Banana Spinach Blender Pancakes
These tasty gluten free, vegan pancakes are a great way to get some greens into your breakfast.
Prep Time – 10 minutes
Cook Time – 15 minutes
Servings – Makes about 20 2-inch pancakes
Ingredients
3 medium ripe bananas
1-2 large handfuls fresh baby spinach
2 tbsp chia seeds
1 1/2 cups GF rolled oats
1/2 cup buckwheat flour
2 tsp baking powder
1/4 tsp sea salt
1 tsp cinnamon
1 tsp vanilla extract
1 cup full fat coconut milk
dairy free dark chocolate chips (optional add-in)
coconut oil for cooking
DIRECTIONS
Add all ingredients (except chocolate chips and coconut oil) to a high-speed blender and blend until smooth.
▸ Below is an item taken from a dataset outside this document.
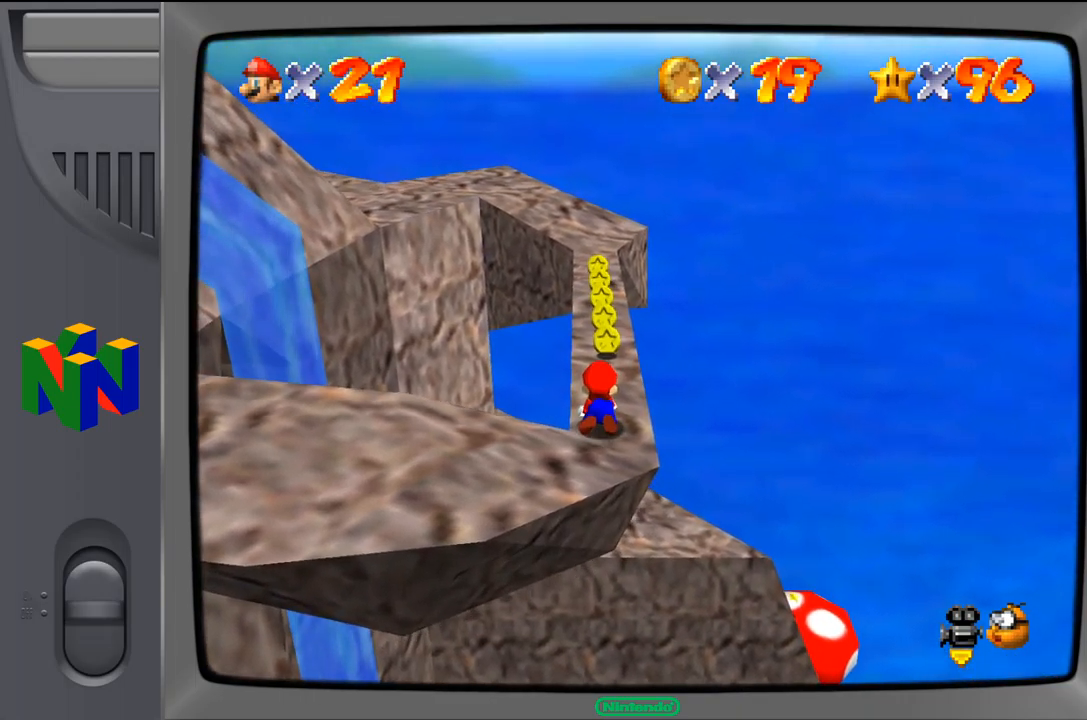
{"buttons": ["Z"], "left_stick": "up", "events": []}
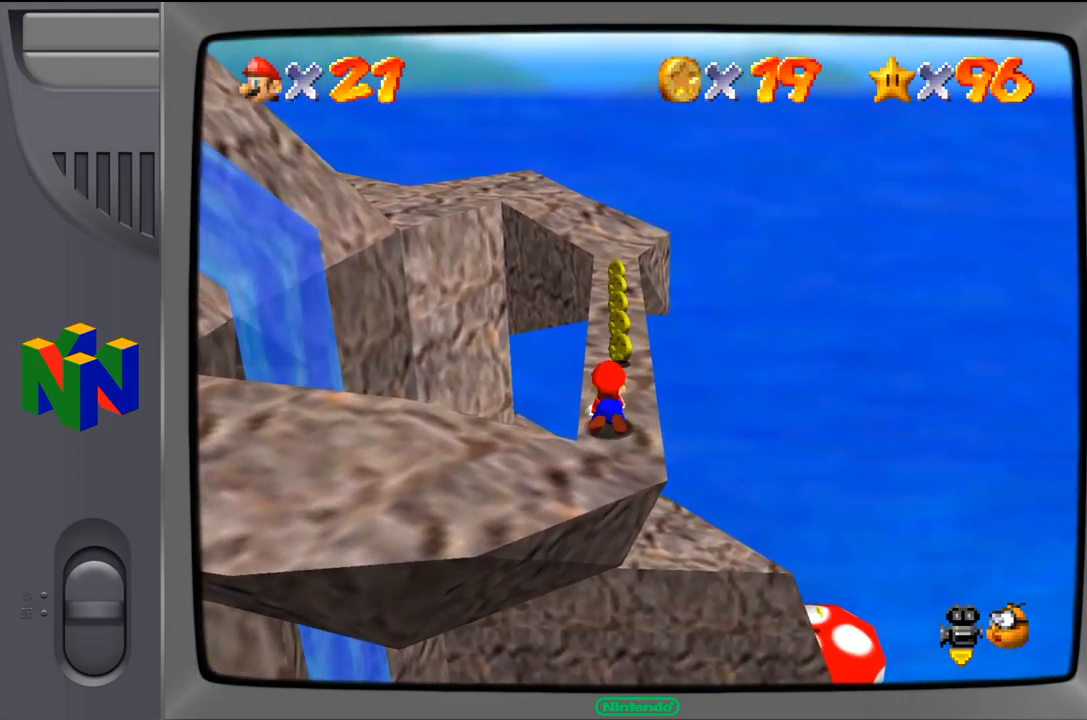
{"buttons": ["Z"], "left_stick": "up", "events": []}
Allow mixture to sit for at least 5 minutes before cooking to properly thicken.
Heat 1 tbsp of coconut oil in a large skillet on medium heat. Once pan is heated and oil is melted add about ¼ cup of batter to the pan for each pancake. If desired, immediately add 3-4 chocolate chips per pancake.
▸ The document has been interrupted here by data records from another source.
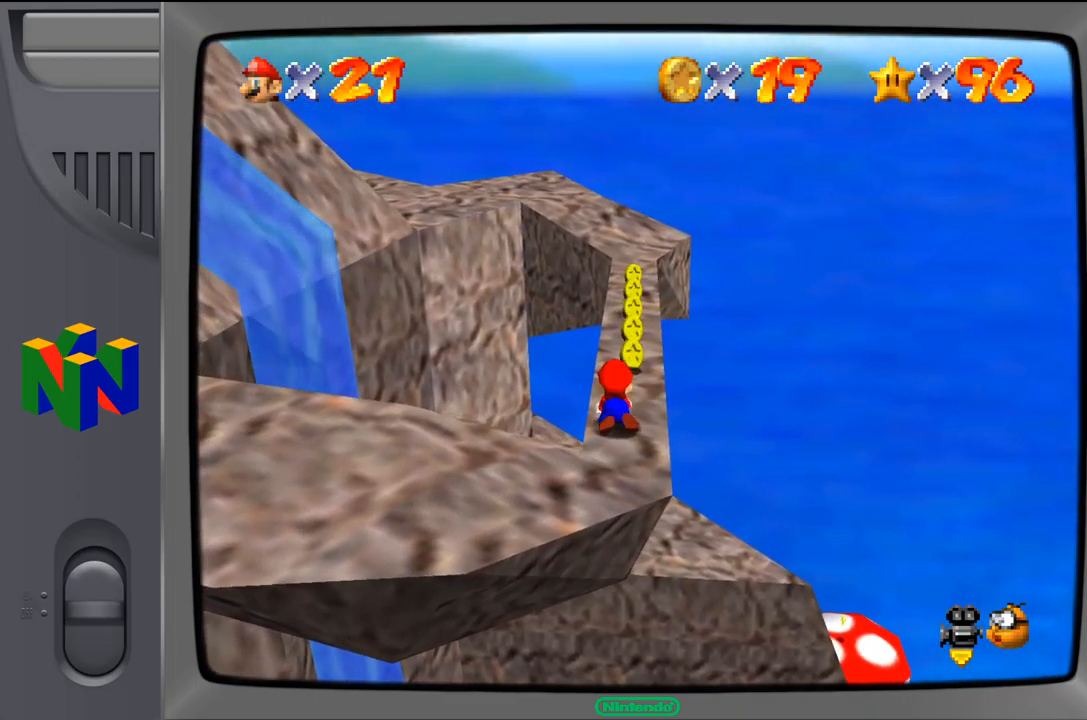
{"buttons": ["Z"], "left_stick": "up", "events": []}
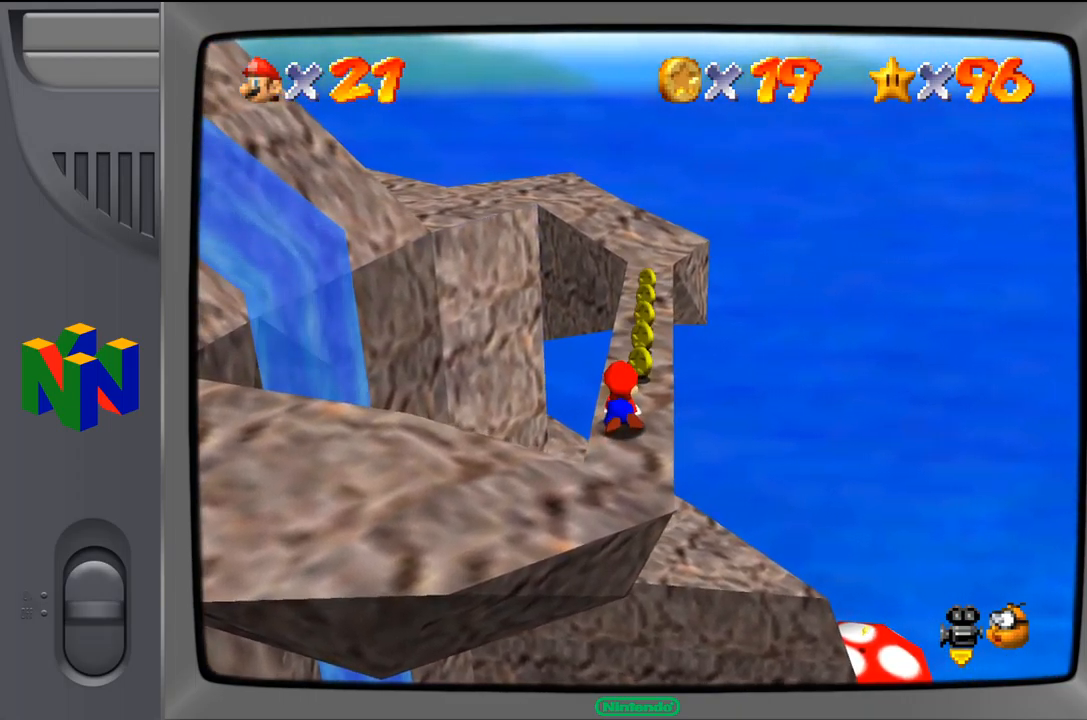
{"buttons": ["Z"], "left_stick": "up", "events": []}
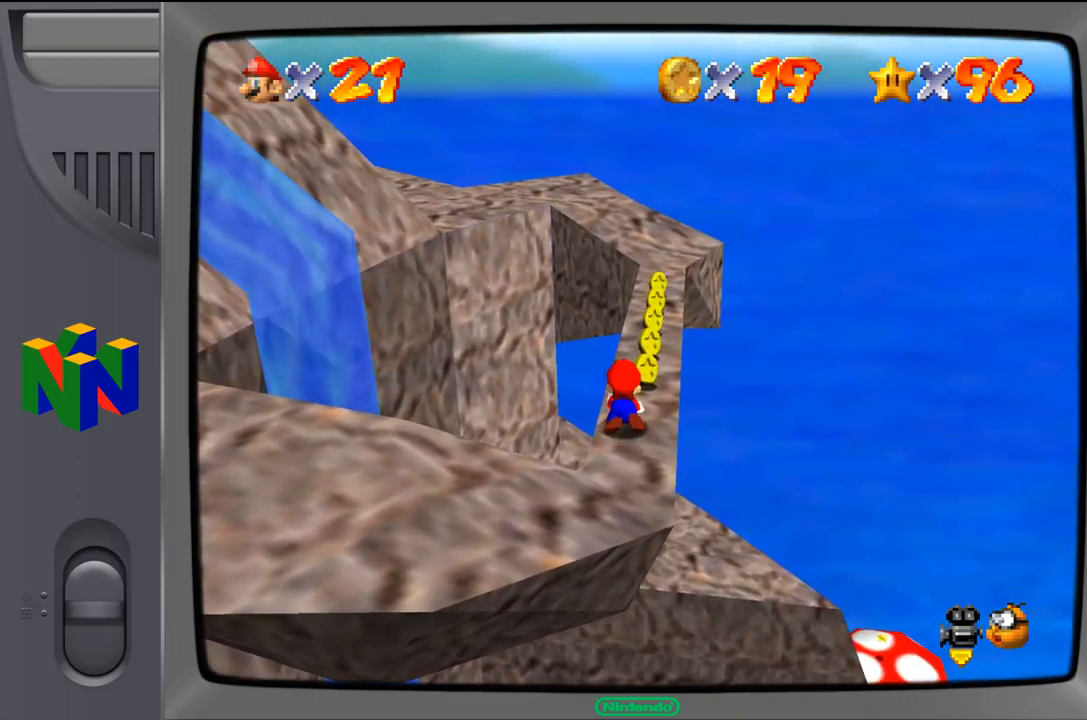
{"buttons": ["Z"], "left_stick": "up-right", "events": [[400, "left_stick", "up-right"]]}
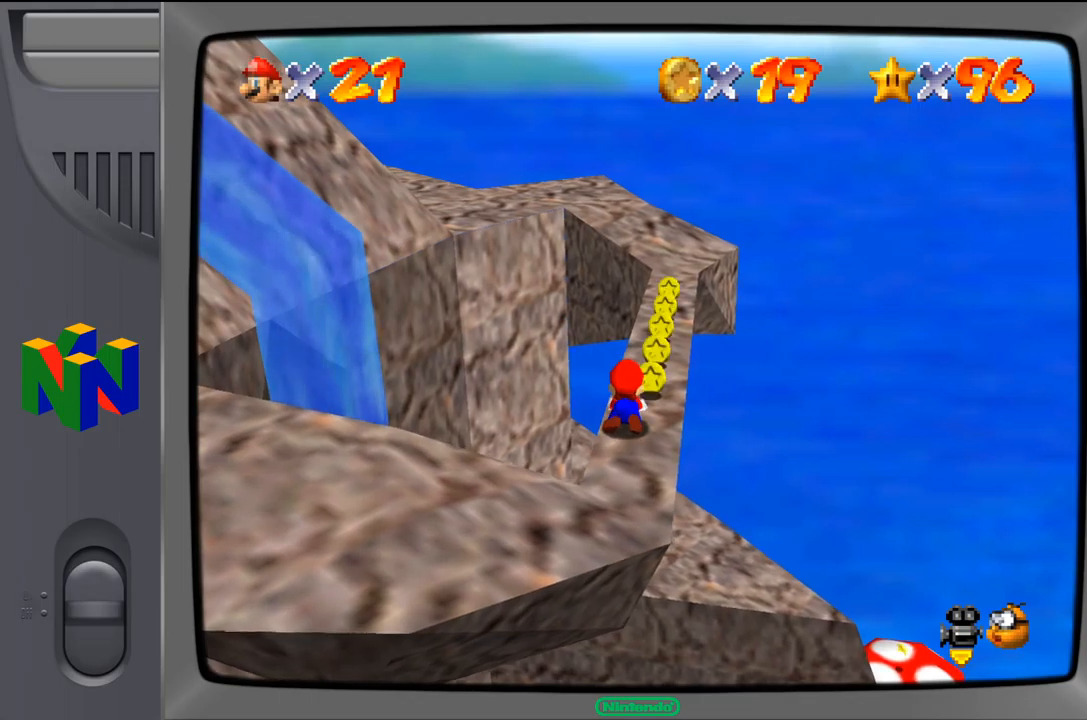
{"buttons": ["Z"], "left_stick": "up-right", "events": []}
Allow pancakes to cook for 1-2 minutes before flipping. Bottom should be firm and light brown.
Continue cooking the other side of the pancakes for another minute or so. If the bottoms are browning too quickly, lower the heat. Remove pancakes from pan.
Add more oil if needed and repeat process until all the batter is used up. Serve warm. I like to top mine with some nut butter and a drizzle of maple syrup.
Store extras in the refrigerator for up to 5 days or freeze.